"No available source device" - again

I’m on syncthing 0.11.8

I notice that there are a number of topics involving the above error message. Some of them turn out to be related to filesystem errors, others to corrupted index database - it seems highly variable.

In my case it is pretty clear that syncthing can’t copy files open by some other process. All references in the logs point quite clearly mainly to sqlite and other index files used by Thunderbird or Firefox. So no mystery there.
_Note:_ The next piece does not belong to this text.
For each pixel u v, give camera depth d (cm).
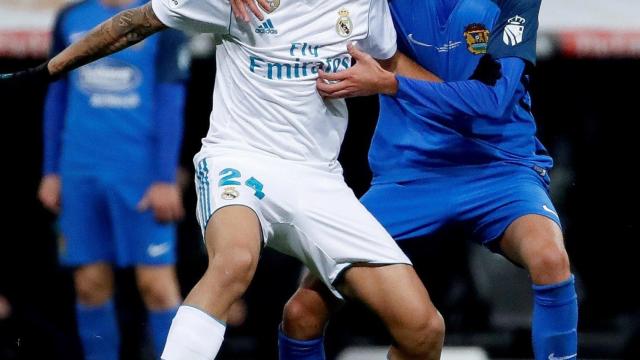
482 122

My questions are:

  1. Since I use syncthing as a form of periodic backup, and Thunderbird and Firefox need to run pretty much continuously on my machine, isn’t there a way that syncthing could be made to cope with files open by some other process?
  2. If the above is not possible, could syncthing at least manage to skip these files and carry on - as at the moment, it seems that it gets stuck in an infinite loop when it stumbles over one of these files and it makes no more progress - while it keeps on filling the log with errors.

More detailed error message from the log (involving a temporary log used by an openvpn process):

Puller (folder “home”, file “/openvpn/easy-rsa/keys/openvpn-status.log”): pull: no available source device [5JC4P] 14:00:38 INFO: Puller: final: no available source device [5JC4P] 14:00:38 WARNING: Folder “home” isn’t making progress - check logs for possible root cause. Pausing puller for 1m0s.

I’m assuming you’re on Windows.

No. If they’re locked, we can’t access them. Also, these are probably something like SQLite databases which on Windows also have the nasty habit of changing contents without the modification time being updated. There’s no way to handle this gracefully from the outside.

It does, essentially, but it will continue complaining to make you aware that it’s not fully doing the job you’re asking of it. The files that it can sync are still synced, but it will retry and retry forever on the ones it can’t. You’ll need to either ignore these files or let Syncthing sync them when they’re not locked. Note though that due to the issue above (files altered, modification time not updated) Syncthing may not discover that they have changed and the sync may still fail.

In general, backing up open database files is an unsolved problem. It requires cooperation of the database engine.

Yes - that’s what I sort of assumed based on the capabilities of other backup software - backing up locked files is a no go.

Regarding the second point, it is good that syncthing carries on transferring the other files. It’s just that the log and the interface only keeps on saying “Folder “home” isn’t making progress” - which would suggest that syncthing is stuck. I’m glad it isn’t stuck - but maybe the error message should be changed slightly to reflect what is really happening.

Yeah, that whole thing with the error messages is crap. What actually happens is that it does complete everything it can complete, then when all there is left is stuff that fails consistently for whatever reason it complains about “not making progress”. Because at that point it can’t. The list of unsynced files in the GUI should reflect this btw.

Maybe an per folder option “deep scan” would help. So Syncthing would always scan and rehash all files fo figure out if they are changed… (like in the initial scan) this could also be configured for certain filetypes/filenames

Yeah. Ideally to be triggered manually or every x days or something, defaulting to a quite long time. Maybe 30 days or so.

I like the sound of that. I don’t know how feasible or difficult it would be to implement, but it sounds like it would overcome the issue of some files’ dates and times not being modified when the file is.

I created a Github issue for this:

@calmh

but it will retry and retry forever on the ones it can’t

This is good that Syncthing will continue to retry sources that have gone missing, but in my tests, it keeps generating several “no available source device” lines per second in the log file. This is going to fill my var directory pretty quickly if left unmanaged. Is it possible that the log file could say something to the effect of “I’m not going to log this file anymore until it comes back online” and stop spamming?